Extracted records:
=-=-=-=-=

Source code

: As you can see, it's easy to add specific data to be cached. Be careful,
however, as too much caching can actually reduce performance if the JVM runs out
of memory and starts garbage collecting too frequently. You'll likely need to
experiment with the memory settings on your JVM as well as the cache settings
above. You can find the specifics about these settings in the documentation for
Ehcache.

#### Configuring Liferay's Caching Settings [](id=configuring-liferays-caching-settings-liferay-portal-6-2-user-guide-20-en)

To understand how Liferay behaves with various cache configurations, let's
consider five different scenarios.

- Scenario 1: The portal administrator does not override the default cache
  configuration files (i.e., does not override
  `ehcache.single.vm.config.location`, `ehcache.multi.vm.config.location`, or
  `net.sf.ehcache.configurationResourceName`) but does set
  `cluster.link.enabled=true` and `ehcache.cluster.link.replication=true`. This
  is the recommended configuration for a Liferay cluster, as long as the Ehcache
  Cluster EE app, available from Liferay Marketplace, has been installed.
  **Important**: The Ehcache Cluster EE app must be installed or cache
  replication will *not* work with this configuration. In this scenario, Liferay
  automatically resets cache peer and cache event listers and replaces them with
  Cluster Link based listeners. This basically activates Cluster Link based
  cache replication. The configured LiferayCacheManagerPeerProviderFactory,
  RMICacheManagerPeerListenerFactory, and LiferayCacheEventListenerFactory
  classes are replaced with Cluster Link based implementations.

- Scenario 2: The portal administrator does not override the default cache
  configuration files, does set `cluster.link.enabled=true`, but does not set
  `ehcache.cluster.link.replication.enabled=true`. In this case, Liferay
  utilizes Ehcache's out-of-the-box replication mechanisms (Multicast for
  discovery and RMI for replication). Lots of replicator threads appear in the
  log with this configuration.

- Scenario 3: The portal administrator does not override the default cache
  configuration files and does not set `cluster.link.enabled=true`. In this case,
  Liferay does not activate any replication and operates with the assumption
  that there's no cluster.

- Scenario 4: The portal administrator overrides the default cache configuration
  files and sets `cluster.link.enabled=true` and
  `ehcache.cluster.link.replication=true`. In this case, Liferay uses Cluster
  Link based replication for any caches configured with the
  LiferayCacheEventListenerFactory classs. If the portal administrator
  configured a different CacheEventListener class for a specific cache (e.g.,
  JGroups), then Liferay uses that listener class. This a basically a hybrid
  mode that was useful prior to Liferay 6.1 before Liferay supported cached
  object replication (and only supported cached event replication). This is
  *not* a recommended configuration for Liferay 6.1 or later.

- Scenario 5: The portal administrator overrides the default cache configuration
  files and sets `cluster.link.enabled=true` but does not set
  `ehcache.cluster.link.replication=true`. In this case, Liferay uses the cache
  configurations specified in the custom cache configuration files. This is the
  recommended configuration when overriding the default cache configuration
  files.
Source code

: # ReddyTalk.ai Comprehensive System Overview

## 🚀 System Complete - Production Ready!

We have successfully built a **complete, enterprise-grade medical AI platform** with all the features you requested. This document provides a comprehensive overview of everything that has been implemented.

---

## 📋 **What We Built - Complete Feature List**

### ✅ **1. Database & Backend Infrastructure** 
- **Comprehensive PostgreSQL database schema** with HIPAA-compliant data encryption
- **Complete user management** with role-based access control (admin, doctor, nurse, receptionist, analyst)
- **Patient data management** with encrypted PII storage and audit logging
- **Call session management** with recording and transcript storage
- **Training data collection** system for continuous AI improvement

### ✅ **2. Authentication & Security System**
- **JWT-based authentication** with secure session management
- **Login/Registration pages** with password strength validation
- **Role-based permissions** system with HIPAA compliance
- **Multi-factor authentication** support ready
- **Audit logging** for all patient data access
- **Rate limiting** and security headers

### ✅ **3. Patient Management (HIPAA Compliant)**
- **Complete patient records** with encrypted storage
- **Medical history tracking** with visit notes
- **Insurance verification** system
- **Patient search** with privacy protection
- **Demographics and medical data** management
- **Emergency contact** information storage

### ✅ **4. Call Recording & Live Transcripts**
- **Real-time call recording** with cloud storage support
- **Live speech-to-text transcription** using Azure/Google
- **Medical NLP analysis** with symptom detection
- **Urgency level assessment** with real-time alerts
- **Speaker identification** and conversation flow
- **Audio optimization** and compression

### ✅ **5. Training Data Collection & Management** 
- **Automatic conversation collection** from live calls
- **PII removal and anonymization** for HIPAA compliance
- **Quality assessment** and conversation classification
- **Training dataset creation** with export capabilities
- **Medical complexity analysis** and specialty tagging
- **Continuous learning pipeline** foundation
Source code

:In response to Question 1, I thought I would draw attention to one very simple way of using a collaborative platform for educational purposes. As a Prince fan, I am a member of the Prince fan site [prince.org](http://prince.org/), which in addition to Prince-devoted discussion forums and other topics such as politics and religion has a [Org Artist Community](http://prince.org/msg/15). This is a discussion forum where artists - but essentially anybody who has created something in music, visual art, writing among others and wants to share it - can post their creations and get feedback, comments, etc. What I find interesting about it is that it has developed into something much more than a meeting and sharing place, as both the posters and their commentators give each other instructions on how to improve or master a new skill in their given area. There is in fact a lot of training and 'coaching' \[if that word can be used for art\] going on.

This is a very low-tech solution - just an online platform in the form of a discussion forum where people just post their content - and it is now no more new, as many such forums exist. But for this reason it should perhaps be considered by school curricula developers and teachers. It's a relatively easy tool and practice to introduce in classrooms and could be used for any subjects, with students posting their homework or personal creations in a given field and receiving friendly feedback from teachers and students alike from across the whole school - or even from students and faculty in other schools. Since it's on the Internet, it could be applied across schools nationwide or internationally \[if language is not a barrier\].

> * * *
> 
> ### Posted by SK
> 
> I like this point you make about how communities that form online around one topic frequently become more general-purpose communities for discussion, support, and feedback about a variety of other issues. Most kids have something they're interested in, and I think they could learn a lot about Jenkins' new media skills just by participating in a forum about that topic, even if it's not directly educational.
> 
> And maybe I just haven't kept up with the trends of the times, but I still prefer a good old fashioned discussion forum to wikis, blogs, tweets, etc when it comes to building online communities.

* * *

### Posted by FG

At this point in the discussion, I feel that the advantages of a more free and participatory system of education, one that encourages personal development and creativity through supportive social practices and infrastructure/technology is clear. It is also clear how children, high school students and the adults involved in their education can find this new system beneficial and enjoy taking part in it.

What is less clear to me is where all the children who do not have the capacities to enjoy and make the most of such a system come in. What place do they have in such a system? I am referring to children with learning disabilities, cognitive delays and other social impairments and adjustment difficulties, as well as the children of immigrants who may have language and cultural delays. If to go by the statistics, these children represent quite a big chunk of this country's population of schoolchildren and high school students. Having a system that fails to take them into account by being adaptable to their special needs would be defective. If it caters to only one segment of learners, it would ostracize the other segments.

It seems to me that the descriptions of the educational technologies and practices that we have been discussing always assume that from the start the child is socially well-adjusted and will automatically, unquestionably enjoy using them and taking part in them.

=-=-=-=-=

### PROBLEM TO SOLVE:
Your answer must be the records above, repeated exactly.

### ANSWER AREA:
Source code

: As you can see, it's easy to add specific data to be cached. Be careful,
however, as too much caching can actually reduce performance if the JVM runs out
of memory and starts garbage collecting too frequently. You'll likely need to
experiment with the memory settings on your JVM as well as the cache settings
above. You can find the specifics about these settings in the documentation for
Ehcache.

#### Configuring Liferay's Caching Settings [](id=configuring-liferays-caching-settings-liferay-portal-6-2-user-guide-20-en)

To understand how Liferay behaves with various cache configurations, let's
consider five different scenarios.

- Scenario 1: The portal administrator does not override the default cache
  configuration files (i.e., does not override
  `ehcache.single.vm.config.location`, `ehcache.multi.vm.config.location`, or
  `net.sf.ehcache.configurationResourceName`) but does set
  `cluster.link.enabled=true` and `ehcache.cluster.link.replication=true`. This
  is the recommended configuration for a Liferay cluster, as long as the Ehcache
  Cluster EE app, available from Liferay Marketplace, has been installed.
  **Important**: The Ehcache Cluster EE app must be installed or cache
  replication will *not* work with this configuration. In this scenario, Liferay
  automatically resets cache peer and cache event listers and replaces them with
  Cluster Link based listeners. This basically activates Cluster Link based
  cache replication. The configured LiferayCacheManagerPeerProviderFactory,
  RMICacheManagerPeerListenerFactory, and LiferayCacheEventListenerFactory
  classes are replaced with Cluster Link based implementations.

- Scenario 2: The portal administrator does not override the default cache
  configuration files, does set `cluster.link.enabled=true`, but does not set
  `ehcache.cluster.link.replication.enabled=true`. In this case, Liferay
  utilizes Ehcache's out-of-the-box replication mechanisms (Multicast for
  discovery and RMI for replication). Lots of replicator threads appear in the
  log with this configuration.

- Scenario 3: The portal administrator does not override the default cache
  configuration files and does not set `cluster.link.enabled=true`. In this case,
  Liferay does not activate any replication and operates with the assumption
  that there's no cluster.

- Scenario 4: The portal administrator overrides the default cache configuration
  files and sets `cluster.link.enabled=true` and
  `ehcache.cluster.link.replication=true`. In this case, Liferay uses Cluster
  Link based replication for any caches configured with the
  LiferayCacheEventListenerFactory classs. If the portal administrator
  configured a different CacheEventListener class for a specific cache (e.g.,
  JGroups), then Liferay uses that listener class. This a basically a hybrid
  mode that was useful prior to Liferay 6.1 before Liferay supported cached
  object replication (and only supported cached event replication). This is
  *not* a recommended configuration for Liferay 6.1 or later.

- Scenario 5: The portal administrator overrides the default cache configuration
  files and sets `cluster.link.enabled=true` but does not set
  `ehcache.cluster.link.replication=true`. In this case, Liferay uses the cache
  configurations specified in the custom cache configuration files. This is the
  recommended configuration when overriding the default cache configuration
  files.
Source code

: # ReddyTalk.ai Comprehensive System Overview

## 🚀 System Complete - Production Ready!

We have successfully built a **complete, enterprise-grade medical AI platform** with all the features you requested. This document provides a comprehensive overview of everything that has been implemented.

---

## 📋 **What We Built - Complete Feature List**

### ✅ **1. Database & Backend Infrastructure** 
- **Comprehensive PostgreSQL database schema** with HIPAA-compliant data encryption
- **Complete user management** with role-based access control (admin, doctor, nurse, receptionist, analyst)
- **Patient data management** with encrypted PII storage and audit logging
- **Call session management** with recording and transcript storage
- **Training data collection** system for continuous AI improvement

### ✅ **2. Authentication & Security System**
- **JWT-based authentication** with secure session management
- **Login/Registration pages** with password strength validation
- **Role-based permissions** system with HIPAA compliance
- **Multi-factor authentication** support ready
- **Audit logging** for all patient data access
- **Rate limiting** and security headers

### ✅ **3. Patient Management (HIPAA Compliant)**
- **Complete patient records** with encrypted storage
- **Medical history tracking** with visit notes
- **Insurance verification** system
- **Patient search** with privacy protection
- **Demographics and medical data** management
- **Emergency contact** information storage

### ✅ **4. Call Recording & Live Transcripts**
- **Real-time call recording** with cloud storage support
- **Live speech-to-text transcription** using Azure/Google
- **Medical NLP analysis** with symptom detection
- **Urgency level assessment** with real-time alerts
- **Speaker identification** and conversation flow
- **Audio optimization** and compression

### ✅ **5. Training Data Collection & Management** 
- **Automatic conversation collection** from live calls
- **PII removal and anonymization** for HIPAA compliance
- **Quality assessment** and conversation classification
- **Training dataset creation** with export capabilities
- **Medical complexity analysis** and specialty tagging
- **Continuous learning pipeline** foundation
Source code

:In response to Question 1, I thought I would draw attention to one very simple way of using a collaborative platform for educational purposes. As a Prince fan, I am a member of the Prince fan site [prince.org](http://prince.org/), which in addition to Prince-devoted discussion forums and other topics such as politics and religion has a [Org Artist Community](http://prince.org/msg/15). This is a discussion forum where artists - but essentially anybody who has created something in music, visual art, writing among others and wants to share it - can post their creations and get feedback, comments, etc. What I find interesting about it is that it has developed into something much more than a meeting and sharing place, as both the posters and their commentators give each other instructions on how to improve or master a new skill in their given area. There is in fact a lot of training and 'coaching' \[if that word can be used for art\] going on.

This is a very low-tech solution - just an online platform in the form of a discussion forum where people just post their content - and it is now no more new, as many such forums exist. But for this reason it should perhaps be considered by school curricula developers and teachers. It's a relatively easy tool and practice to introduce in classrooms and could be used for any subjects, with students posting their homework or personal creations in a given field and receiving friendly feedback from teachers and students alike from across the whole school - or even from students and faculty in other schools. Since it's on the Internet, it could be applied across schools nationwide or internationally \[if language is not a barrier\].

> * * *
> 
> ### Posted by SK
> 
> I like this point you make about how communities that form online around one topic frequently become more general-purpose communities for discussion, support, and feedback about a variety of other issues. Most kids have something they're interested in, and I think they could learn a lot about Jenkins' new media skills just by participating in a forum about that topic, even if it's not directly educational.
> 
> And maybe I just haven't kept up with the trends of the times, but I still prefer a good old fashioned discussion forum to wikis, blogs, tweets, etc when it comes to building online communities.

* * *

### Posted by FG

At this point in the discussion, I feel that the advantages of a more free and participatory system of education, one that encourages personal development and creativity through supportive social practices and infrastructure/technology is clear. It is also clear how children, high school students and the adults involved in their education can find this new system beneficial and enjoy taking part in it.

What is less clear to me is where all the children who do not have the capacities to enjoy and make the most of such a system come in. What place do they have in such a system? I am referring to children with learning disabilities, cognitive delays and other social impairments and adjustment difficulties, as well as the children of immigrants who may have language and cultural delays. If to go by the statistics, these children represent quite a big chunk of this country's population of schoolchildren and high school students. Having a system that fails to take them into account by being adaptable to their special needs would be defective. If it caters to only one segment of learners, it would ostracize the other segments.

It seems to me that the descriptions of the educational technologies and practices that we have been discussing always assume that from the start the child is socially well-adjusted and will automatically, unquestionably enjoy using them and taking part in them.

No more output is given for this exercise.